The Sustaining Global Growth conference kicked off Sat., June 22 with discussion about issues surrounding the upcoming G8 Summit in Kananaskis.
Conference Chair Stephen Randall, Dean of the University of Calgary's Faculty of Social Sciences, set the tone for the conference with opening remarks about sustainable growth.
"Since the end of the Cold War, the world has been traumatized by the challenges posed by environmental degradation, ethnic, racial and religious conflict, poverty, the crisis of HIV/AIDS ravaging sub-Saharan Africa, unequal access to quality education, and in many instances, no access to education or health care at all. There are also the challenges of building participatory democracies, and more recently, the heightened threat of terrorism," said Randall. "There is an unprecedented involvement of civil societies in debate over these critical issues."
The conference will address economic and social development and organizers hope to make a compendium of ideas and discussions which can be presented to leaders of G8 nations.
G8 Summit Policy Office representative Laurence Blandford helped set the agenda for the June 26-27, 2002, G8 Summit, and explained to Sustainable Growth delegates how their topics of discussion may overlap.
"Last year's summitt in Genoa was substantively a great success in terms of the results it produced but in many ways it was challenging in terms of public understanding of the G8. Clearly the image of the summit was not of G8 leaders and the leaders of developing countries discussing important issues but rather what was going on in the streets. The Prime Minister Jean Chrétien felt after that meeting that a new approach was required, one which took the summit away from the large bureaucratic delegations and the imperatives of the bureaucrats."
Blandford said that Kananaskis will be an informal retreat for G8 leaders which minimizes travel and maximizes time for informal face to face discussions.
"We've worked very hard to focus the agenda to achieve a results-oriented focused agenda that's not 'Christmas treed,'" he said. "[That is] where every person wants to attach their favorite bobble to a tree which then becomes unfocused.
"We placed importance on building public awareness and including public opinion in our preparatory process early on. These kinds of events are very significant in contributing to public awareness of work we are doing as is the G6B which we also support," he continued. "We also argued that to influence the summit agenda, we need to start much sooner-we need to appear much earlier on in the process. If you're trying to influence the summit agenda today, it's rather late in the game, the agenda has been set on what discussions will be happening. Now is not the time to put new issues on the table. We've been talking extensively to Canadians and citizens of other G8 countries and Africa, the PM has been very active in traveling and speaking, advocating that."
Ella Kokotsis from the G8 Research Group at the University of Toronto, agreed with Blandford and sees great potential in the G8 agenda to deliver on promises, citing fulfillment of a majority of such agreements made in Genoa and the increased role of public consultation in this round of talks.
"Despite the uncertainty, Prime Minister Jean Chrétien has designed and should deliver a conference of historic significance," said Kokotsis. "The challenge is for him to find a way to engage civil society in global governance. Success rests on citizens of the world in coping with forces of globalization that will hopefully make Kananaskis a historical success."

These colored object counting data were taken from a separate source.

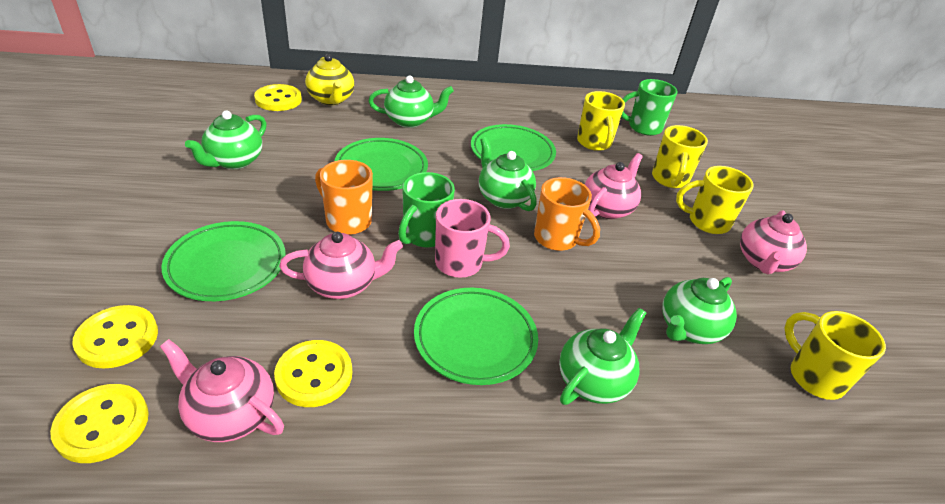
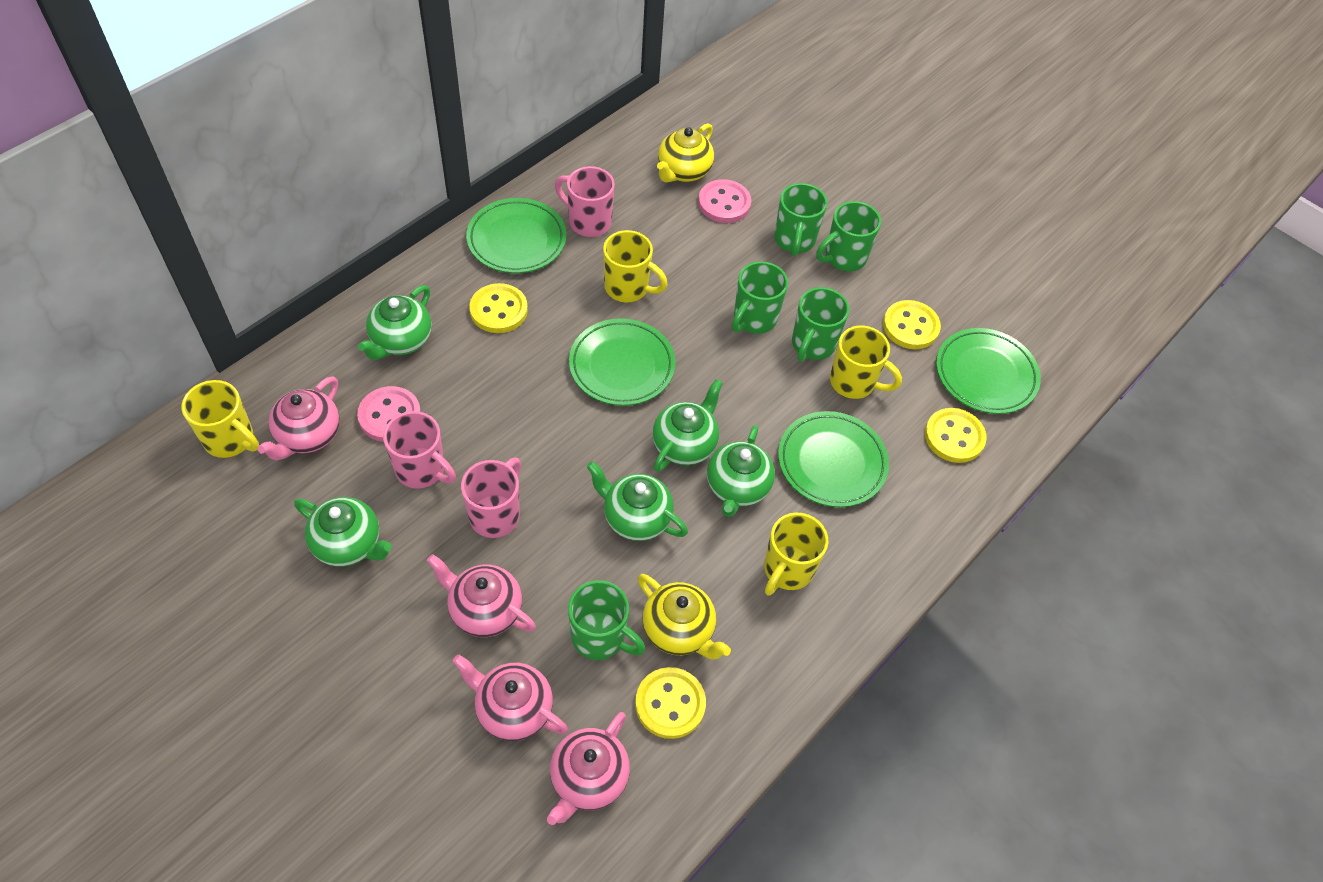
green mug: 2 -> 5
orange mug: 2 -> 0
pink button: 0 -> 2
pink mug: 1 -> 3
yellow teapot: 1 -> 2

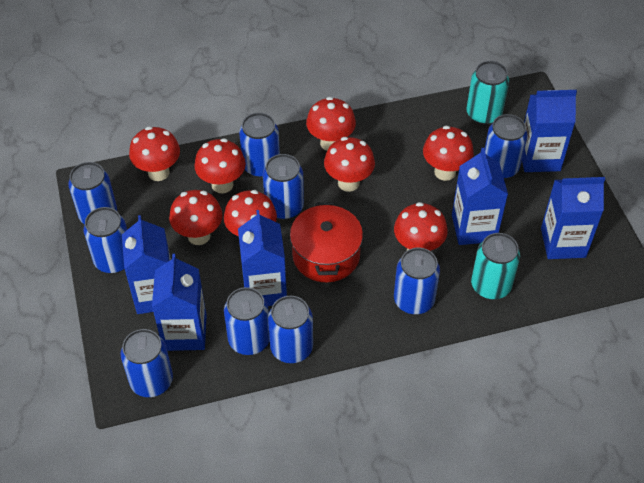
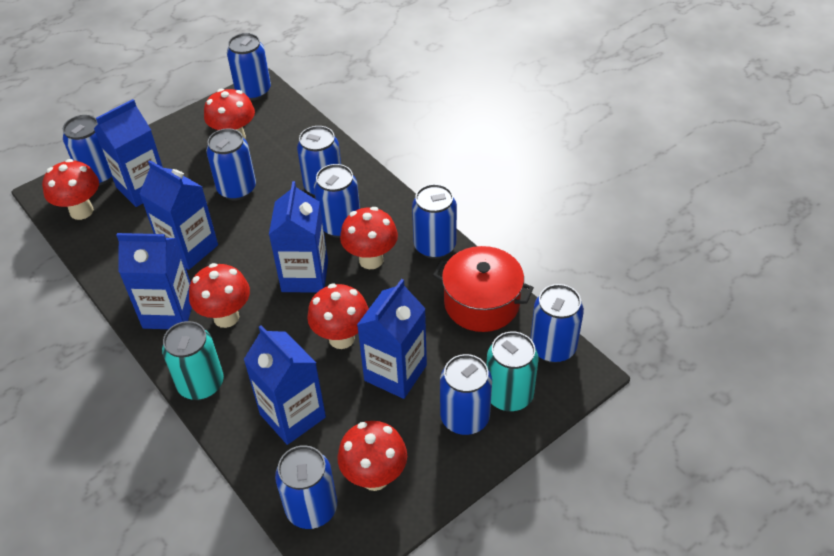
red mushroom: 8 -> 6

After Blandford's address, Bank of Canada official Allan Crawford discussed the growth of the economy.
"Productivity plays a very important role in determining the national standard of living and is an important source of gains in real income," said Crawford. "Most of the United States' increase in productivity growth can be attributed to efficiency gains in information and communications technology. Much of that push seems to be related to use of technology in all sectors of the economy."
Crawford also noted the importance of gains in ICT production, and that such trends are not generally observed outside the U.S.
According to Crawford, five key factors drive productivity growth in Canada. They are investment in capital and new technologies; adoption of business and organizational structures complementary to changes in technology; the increase in average education of the work force and availability of skilled workers; the diffusion of technologies through foreign trade; and favourable micro and macro-economic regulations and policies.